- Cover art
- Developer(s): Jeff Tunnell Productions
- Publisher(s): Sierra On-Line
- Platform(s): MS-DOS
- Release: 1992
- Genre(s): Educational game
- Mode(s): Single player

= Quarky & Quaysoo's Turbo Science =

1992 video game

Quarky & Quaysoo's Turbo Science is an educational computer game developed by Jeff Tunnell Productions and published by Sierra On-Line for MS-DOS in early 1992. It was designed to teach scientific concepts to children.

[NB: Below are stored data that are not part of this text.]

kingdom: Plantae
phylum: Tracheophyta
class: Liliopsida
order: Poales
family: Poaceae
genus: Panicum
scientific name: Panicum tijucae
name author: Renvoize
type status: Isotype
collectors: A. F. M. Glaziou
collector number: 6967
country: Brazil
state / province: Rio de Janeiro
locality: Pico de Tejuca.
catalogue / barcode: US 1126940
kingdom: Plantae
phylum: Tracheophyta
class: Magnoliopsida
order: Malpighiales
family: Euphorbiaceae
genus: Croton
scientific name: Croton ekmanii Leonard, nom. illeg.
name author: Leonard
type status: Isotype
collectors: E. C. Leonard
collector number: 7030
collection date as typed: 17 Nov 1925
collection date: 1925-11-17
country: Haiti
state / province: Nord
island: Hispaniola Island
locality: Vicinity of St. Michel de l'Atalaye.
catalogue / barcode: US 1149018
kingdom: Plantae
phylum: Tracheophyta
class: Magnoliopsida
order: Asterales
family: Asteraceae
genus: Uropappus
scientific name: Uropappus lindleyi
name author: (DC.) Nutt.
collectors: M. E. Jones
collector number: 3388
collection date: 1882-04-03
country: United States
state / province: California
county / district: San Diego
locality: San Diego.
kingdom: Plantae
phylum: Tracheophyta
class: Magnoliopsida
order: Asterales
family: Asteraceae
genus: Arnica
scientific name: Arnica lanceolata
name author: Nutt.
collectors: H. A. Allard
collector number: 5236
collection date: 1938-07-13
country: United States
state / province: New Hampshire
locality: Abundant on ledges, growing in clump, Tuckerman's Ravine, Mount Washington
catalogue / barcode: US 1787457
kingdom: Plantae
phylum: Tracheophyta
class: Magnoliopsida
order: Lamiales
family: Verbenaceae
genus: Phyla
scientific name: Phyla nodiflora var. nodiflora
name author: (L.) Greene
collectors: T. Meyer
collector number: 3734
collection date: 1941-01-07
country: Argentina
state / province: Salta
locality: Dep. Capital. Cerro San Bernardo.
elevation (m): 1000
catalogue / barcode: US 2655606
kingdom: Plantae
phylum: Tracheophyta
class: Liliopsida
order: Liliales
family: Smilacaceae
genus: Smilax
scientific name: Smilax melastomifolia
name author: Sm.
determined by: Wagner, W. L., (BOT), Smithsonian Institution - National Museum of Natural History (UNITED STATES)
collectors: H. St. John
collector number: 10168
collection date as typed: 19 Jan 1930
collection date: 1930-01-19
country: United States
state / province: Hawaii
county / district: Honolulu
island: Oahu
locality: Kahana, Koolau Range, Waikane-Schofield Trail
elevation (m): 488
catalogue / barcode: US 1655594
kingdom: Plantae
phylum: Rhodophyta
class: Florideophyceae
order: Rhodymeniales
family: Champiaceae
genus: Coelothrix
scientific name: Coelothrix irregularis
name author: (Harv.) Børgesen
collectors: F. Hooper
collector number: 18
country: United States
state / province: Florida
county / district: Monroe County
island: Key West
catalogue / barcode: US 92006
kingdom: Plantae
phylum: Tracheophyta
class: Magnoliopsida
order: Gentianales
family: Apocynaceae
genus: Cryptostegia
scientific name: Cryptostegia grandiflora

The game centers on Quarky and Quaysoo O'Gandi, two space "elfs" that are green and yellow respectively. With the help of the player they race through a town in vehicles ranging from cars to jet packs. To purchase vehicles, the player answers questions relating to science at stops along the way. Each stop has a theme: the construction site is simple machines, Clown College is chemistry, etc. There are three opposing teams: two tough street fighters, a pair of alien siblings, and a know-it-all named Odessa King. The game also featured an information book that ran over one-hundred pages long and taught science topics such as optics (via a run-in with the light police) and energy (with the help of Sheik Oil Slick).

==Reception==
Quarky & Quaysoo's Turbo Science was reviewed in the Oppenheim Toy Portfolio Guide Book where it was described as a set of "fun science problems". Noting that the problems orient toward "energy, chemistry, magnetism, and air and water pressure", the authors assessed the game as best suited for children aged 9 years and older.